SOURCE TEXT:

━━━

Q10)  Why does the bulb eventually go out?

 

 

Q11)  How does the time it takes the capacitor to charge up compare to the time it takes for the capacitor to discharge.  You may want to use the stop watch to make a comparison of the two.

 

 

Charge the capacitor again, then stop and release the handle.

 

Q12)  Does the handle turn? 

 

Q13)  Does the light bulb visibly glow?

 

 

When you release the handle, the Genecon acts as a motor.  When motors run, they develop a potential difference across them called a back EMF.  This significantly reduces the current flowing in the circuit and thus the brightness of the light bulb.  We will look at this more in a later chapter.

 

Now connect two light bulbs in series with the Genecon and capacitor.

 

Turn the handle again at the same rate as before to keep the potential supplied by the Genecon constant.

 

Q14)  Does the capacitor charge as rapidly?

 

 

Q15)  Does as much current flow in the circuit as before?

 

 

Q16)  Does this surprise you?  Explain.

 

 

Once the capacitor is charged, hold the handle.

 

Q17)  How does the time the capacitor takes to discharge compare to the time it took to charge in this case.

 

Q18)  When you add a second light bulb in series, how do you change the resistance of the circuit?

 

 

Q19)  When you increased the resistance, how did the time it took to charge the capacitor change?

 

 

We will investigate this dependence more below.

 

Part 2 Quantitative Observations with an Oscilloscope

Introduction

      In this lab we will investigate the behavior of RC circuits subjected to a square wave input as shown in figure 1.  For our purposes this will be equivalent to periodically flipping the switch shown in figure 2 

 

Figure 1  A square wave with Amplitude A, period T, and phase j

 

 

Figure 2 An RC circuit which is switched between charging and discharging

 

Application of Kirchhoff's Voltage Law and Solution of the Circuit

1.  Use Kirchhoff's voltage law to find an equation for the circuit shown in figure 2 when the switch is in the B position.  We will assume that the capacitor is initially full.

 

 

 

 

2.  Use the definition of current to turn your answer for question 1 into a differential equation for charge.

 

 

 

 

3.  Show that Q = Ae^-t/τ is a solution to the differential equation only if τ = RC and A is some constant.

 

 

 

 

 

4.  Assume that the capacitor initially had a charge of Q₀ at t = 0.  Use this to evaluate the constant A.

 

 

 

5.   Describe in words the type of behavior shown by your solution and sketch a graph of the charge on the capacitor vs. time.

 

 

 

 

 

 

 

6.  Note that in your solution to 4, that the resistance and capacitance occur in your solution in the form RC.  This is known as the RC time constant.  Show that the SI unit of RC is s.

 

 

 

 

7.  Interpret the meaning of RC by answering the following question.  By what factor is the charge reduced when t = RC.

 

 

 

8.  Experimentally it is much easier to determine the time that the charge is reduced by half.  Use your solution to 3 to find the time in terms of RC that the capacitor has discharged to half.

 

 

 

 

 

9.  Find an expression for the current in the circuit while the capacitor is discharging.

Sketch a graph of the current in the capacitor vs. time.  How does the decay constant for the current compare to the decay constant for the charge?

━━━

Source texts of formatted documents:
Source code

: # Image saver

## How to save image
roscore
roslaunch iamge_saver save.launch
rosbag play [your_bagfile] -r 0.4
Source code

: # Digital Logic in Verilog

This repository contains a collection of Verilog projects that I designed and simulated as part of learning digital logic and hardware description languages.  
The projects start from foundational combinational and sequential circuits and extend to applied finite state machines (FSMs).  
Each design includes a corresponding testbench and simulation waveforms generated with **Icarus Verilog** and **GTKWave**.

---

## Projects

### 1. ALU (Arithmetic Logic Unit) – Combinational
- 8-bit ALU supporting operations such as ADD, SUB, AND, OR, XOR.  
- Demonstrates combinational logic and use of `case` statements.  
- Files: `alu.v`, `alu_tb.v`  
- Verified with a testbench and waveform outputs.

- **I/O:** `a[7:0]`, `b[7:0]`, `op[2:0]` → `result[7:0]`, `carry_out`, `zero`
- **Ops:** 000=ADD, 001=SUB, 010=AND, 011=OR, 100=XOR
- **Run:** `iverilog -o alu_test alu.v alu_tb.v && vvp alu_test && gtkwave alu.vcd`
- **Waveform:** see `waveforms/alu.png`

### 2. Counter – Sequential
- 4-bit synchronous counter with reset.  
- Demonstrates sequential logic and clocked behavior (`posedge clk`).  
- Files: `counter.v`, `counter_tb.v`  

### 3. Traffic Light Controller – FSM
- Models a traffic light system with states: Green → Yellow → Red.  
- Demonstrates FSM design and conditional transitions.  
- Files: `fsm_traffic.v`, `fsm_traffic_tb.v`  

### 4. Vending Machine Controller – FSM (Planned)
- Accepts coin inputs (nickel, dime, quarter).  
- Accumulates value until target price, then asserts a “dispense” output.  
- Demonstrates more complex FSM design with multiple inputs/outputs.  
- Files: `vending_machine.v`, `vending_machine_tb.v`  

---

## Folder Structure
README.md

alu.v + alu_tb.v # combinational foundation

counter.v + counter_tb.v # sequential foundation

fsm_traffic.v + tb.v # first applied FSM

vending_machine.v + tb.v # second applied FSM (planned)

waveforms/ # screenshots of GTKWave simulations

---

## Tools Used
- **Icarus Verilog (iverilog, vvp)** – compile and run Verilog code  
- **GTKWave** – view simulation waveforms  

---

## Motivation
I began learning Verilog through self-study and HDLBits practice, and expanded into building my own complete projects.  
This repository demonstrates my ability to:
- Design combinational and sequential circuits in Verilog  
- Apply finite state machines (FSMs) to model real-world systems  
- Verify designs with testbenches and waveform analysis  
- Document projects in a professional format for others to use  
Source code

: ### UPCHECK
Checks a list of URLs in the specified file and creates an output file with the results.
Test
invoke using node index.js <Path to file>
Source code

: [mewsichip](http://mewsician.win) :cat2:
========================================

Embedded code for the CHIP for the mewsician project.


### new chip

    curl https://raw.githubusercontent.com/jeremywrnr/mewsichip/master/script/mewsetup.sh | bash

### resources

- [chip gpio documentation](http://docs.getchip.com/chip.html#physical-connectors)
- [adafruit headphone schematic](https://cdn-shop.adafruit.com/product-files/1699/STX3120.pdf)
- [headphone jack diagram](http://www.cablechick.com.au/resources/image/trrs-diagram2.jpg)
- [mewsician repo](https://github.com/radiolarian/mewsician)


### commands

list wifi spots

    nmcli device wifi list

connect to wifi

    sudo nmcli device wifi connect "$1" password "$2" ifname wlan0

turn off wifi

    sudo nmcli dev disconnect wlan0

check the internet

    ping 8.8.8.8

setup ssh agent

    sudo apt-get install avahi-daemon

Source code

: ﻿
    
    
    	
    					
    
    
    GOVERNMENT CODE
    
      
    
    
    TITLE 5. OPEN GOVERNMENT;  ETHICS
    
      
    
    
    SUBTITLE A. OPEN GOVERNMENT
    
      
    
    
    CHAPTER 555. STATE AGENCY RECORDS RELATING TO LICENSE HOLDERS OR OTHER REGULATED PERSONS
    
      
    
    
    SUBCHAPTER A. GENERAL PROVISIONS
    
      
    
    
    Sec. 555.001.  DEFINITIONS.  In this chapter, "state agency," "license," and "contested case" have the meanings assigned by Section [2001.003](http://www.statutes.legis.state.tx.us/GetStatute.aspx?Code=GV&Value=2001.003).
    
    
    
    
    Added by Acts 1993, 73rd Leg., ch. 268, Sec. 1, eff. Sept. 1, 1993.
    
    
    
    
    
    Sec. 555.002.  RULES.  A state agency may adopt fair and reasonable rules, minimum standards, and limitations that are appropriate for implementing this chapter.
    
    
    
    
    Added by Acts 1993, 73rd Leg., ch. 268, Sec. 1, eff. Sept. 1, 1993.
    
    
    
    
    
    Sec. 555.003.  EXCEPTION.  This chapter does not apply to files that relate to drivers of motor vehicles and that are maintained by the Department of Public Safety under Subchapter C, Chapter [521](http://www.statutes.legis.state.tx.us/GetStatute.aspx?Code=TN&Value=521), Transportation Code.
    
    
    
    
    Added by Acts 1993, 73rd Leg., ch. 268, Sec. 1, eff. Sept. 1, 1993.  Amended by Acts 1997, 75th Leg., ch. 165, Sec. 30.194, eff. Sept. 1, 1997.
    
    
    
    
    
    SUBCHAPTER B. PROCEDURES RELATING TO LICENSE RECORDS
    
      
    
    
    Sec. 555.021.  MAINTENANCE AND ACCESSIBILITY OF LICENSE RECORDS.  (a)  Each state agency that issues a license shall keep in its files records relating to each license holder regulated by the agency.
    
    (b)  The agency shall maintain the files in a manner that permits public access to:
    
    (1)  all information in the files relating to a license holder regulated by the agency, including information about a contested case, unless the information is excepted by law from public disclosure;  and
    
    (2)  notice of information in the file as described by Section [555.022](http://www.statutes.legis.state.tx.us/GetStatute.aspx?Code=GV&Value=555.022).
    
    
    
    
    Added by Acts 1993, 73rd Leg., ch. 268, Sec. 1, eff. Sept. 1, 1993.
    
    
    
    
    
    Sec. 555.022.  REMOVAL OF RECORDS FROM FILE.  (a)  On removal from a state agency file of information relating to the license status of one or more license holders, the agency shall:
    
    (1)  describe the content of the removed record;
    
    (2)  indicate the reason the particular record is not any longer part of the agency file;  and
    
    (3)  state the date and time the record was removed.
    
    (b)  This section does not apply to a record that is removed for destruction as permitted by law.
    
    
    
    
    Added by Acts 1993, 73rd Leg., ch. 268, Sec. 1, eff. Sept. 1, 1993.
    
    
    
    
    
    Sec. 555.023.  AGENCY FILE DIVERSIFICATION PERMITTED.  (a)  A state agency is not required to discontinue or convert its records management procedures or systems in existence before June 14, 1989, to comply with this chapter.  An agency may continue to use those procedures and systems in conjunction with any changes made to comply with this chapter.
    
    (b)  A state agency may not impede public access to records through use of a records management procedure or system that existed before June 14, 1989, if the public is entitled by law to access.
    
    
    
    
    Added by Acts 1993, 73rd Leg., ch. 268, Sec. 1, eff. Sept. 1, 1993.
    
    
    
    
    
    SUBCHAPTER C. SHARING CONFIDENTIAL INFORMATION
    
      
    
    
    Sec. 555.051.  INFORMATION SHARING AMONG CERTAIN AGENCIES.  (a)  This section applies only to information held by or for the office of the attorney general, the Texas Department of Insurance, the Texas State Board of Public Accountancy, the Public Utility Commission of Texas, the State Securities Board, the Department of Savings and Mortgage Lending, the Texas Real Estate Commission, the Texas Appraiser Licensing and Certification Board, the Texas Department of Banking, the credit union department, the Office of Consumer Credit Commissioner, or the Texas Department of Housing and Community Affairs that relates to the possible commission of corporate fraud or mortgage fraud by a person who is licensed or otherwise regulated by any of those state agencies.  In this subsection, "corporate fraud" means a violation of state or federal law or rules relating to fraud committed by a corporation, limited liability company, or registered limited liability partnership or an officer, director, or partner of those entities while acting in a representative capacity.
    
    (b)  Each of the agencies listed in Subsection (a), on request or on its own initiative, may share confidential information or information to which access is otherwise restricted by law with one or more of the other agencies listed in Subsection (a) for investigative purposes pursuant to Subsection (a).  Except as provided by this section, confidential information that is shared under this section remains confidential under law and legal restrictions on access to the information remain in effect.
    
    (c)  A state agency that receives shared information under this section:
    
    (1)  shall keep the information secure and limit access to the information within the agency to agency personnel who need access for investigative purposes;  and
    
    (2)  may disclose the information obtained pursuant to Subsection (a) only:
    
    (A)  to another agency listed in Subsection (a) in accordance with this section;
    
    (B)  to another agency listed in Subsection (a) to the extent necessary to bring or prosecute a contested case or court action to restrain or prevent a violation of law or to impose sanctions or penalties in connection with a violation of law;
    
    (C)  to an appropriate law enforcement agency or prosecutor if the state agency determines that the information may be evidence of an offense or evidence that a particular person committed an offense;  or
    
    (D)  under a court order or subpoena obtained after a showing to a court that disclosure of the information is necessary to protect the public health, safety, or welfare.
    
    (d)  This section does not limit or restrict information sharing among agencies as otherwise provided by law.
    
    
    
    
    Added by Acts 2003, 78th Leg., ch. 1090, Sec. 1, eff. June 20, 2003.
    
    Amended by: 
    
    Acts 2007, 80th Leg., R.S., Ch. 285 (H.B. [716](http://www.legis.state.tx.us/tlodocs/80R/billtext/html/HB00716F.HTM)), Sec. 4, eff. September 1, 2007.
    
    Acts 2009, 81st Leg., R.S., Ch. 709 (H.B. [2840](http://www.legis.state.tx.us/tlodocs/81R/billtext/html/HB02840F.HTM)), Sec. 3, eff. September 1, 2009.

━━━

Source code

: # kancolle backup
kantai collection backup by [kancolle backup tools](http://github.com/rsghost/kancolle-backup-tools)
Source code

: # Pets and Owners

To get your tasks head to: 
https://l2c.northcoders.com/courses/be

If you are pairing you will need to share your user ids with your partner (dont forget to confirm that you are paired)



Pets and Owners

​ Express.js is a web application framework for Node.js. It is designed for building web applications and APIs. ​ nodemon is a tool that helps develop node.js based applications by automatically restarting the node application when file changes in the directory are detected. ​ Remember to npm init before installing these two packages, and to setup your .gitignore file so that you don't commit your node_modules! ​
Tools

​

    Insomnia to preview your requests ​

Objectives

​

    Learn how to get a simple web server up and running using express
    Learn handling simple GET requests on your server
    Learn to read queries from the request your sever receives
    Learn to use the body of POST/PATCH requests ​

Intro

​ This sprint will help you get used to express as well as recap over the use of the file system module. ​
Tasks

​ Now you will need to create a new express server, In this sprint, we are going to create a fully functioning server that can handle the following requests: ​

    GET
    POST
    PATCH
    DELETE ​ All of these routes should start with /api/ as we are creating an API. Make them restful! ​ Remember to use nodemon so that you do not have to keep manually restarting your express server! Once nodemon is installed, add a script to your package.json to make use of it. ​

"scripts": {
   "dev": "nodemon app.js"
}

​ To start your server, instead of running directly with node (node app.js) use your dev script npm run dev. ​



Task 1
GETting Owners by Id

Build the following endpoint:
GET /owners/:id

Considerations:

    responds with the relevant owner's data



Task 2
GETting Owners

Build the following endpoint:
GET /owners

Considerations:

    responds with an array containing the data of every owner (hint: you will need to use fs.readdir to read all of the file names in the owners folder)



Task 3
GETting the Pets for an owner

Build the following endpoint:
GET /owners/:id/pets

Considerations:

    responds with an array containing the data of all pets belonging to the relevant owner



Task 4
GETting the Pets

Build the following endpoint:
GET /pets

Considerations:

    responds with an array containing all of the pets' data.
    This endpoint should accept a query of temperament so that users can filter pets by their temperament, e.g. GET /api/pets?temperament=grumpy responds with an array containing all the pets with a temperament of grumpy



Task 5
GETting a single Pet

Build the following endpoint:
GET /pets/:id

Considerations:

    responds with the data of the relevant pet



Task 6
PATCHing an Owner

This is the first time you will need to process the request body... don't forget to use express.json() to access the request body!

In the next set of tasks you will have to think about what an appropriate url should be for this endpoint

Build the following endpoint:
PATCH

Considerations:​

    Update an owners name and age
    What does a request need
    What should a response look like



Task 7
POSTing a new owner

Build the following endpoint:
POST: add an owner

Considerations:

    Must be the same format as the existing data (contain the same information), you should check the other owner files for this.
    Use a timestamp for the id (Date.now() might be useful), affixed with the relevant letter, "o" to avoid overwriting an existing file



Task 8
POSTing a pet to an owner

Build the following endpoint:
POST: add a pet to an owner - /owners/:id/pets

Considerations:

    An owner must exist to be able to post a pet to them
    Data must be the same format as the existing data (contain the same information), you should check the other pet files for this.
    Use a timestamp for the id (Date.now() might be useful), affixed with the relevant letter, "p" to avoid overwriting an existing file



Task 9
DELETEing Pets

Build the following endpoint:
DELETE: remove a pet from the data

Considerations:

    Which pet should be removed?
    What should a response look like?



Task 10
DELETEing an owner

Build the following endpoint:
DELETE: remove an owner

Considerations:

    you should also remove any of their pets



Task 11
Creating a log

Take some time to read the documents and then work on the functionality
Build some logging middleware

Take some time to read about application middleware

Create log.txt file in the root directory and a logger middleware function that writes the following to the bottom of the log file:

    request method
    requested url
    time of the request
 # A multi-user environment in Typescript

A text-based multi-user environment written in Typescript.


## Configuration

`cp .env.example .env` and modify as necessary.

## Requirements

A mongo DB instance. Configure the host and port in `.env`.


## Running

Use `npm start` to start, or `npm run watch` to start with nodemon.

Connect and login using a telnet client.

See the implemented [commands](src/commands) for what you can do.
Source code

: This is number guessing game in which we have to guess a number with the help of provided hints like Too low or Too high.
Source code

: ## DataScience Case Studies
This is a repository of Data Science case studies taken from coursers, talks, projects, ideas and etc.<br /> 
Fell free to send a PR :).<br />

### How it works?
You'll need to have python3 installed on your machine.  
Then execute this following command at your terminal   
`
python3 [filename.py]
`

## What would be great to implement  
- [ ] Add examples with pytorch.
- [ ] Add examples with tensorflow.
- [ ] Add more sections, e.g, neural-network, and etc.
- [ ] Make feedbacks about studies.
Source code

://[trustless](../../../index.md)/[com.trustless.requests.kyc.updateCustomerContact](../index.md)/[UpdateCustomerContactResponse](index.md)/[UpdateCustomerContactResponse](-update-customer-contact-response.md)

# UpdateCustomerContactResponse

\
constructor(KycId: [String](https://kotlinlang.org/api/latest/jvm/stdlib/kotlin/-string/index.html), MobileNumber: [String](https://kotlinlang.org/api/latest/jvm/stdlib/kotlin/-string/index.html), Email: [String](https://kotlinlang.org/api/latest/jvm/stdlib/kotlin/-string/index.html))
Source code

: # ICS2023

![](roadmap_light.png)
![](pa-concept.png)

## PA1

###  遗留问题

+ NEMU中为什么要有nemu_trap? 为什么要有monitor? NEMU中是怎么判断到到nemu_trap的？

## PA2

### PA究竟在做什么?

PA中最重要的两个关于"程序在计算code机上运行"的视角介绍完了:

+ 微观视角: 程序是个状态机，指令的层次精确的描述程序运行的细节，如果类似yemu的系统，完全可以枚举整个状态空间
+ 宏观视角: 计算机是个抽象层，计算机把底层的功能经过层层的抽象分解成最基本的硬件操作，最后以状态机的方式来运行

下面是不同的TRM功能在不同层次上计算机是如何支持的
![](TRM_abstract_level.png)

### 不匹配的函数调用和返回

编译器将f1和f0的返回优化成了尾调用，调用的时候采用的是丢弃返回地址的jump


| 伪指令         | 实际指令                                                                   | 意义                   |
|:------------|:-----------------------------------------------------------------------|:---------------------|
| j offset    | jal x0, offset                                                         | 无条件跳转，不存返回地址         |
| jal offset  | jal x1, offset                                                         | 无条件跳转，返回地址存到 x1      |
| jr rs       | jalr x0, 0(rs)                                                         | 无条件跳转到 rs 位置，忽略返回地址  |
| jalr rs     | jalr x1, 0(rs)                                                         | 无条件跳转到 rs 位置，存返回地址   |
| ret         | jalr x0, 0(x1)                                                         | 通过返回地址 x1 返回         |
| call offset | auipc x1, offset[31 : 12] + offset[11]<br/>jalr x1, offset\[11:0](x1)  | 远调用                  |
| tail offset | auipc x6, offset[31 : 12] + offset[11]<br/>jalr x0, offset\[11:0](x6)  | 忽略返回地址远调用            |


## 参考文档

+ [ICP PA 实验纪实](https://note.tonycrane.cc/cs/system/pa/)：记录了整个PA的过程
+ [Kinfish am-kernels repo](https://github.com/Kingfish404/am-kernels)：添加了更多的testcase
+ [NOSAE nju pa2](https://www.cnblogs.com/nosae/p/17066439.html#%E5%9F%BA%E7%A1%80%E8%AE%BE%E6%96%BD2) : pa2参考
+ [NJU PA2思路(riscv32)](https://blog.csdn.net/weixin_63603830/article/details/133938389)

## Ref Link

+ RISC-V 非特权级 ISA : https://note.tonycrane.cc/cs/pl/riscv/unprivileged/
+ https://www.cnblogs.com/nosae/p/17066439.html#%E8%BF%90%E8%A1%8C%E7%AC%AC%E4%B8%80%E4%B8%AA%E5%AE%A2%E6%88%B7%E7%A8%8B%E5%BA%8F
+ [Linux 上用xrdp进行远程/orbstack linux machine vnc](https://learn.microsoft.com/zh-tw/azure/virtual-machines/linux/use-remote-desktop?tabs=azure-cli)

━━━

DIRECTIONS:
1 > According to the RC circuit lab text, what is the combination RC called?
2 > Resume the RC circuit lab text after its final sentence.

ANSWERS FOR THE TASKS:
1 > The RC time constant.

2 >
Now let's turn our attention to the situation when the switch in figure 1 is in the A position.         

 

10.  Use Kirchhoff's voltage law to find an equation for the circuit shown in figure 2 when the switch is in the A position.  We will assume that the capacitor is initially Empty.

11.  Use the definition of current to turn your answer for question 10 into a differential equation for charge.

 

 

 

 

12.  Show that Q = CV – Ae^-t/τ is a solution for 11 if τ = RC.

 

 

 

 

 

 

 

13.  Evaluate the constant A in 12 if initially the capacitor is uncharged.

 

 

 

 

14.   Describe in words the type of behavior shown by your solution and sketch a graph of the charge on the capacitor vs. time.

 

 

 

 

 

15.  For this situation, what percentage is the capacitor full when t = RC?

 

 

 

 

 

 

16.  Find the time in terms of RC when the capacitor is half full.

 

 

 

 

 

 

17.  Find an expression for the current in this situation.

 

 

 

18.  Describe in words the behavior of the current and sketch a graph of the Current vs. time.

Procedure

1.  Measure the Resistors

Obtain 100 Ω, 330 Ω, and 560 Ω resistors from the baggie.  Use the DMM to measure the resistance of each of the three resistors.  Record these values.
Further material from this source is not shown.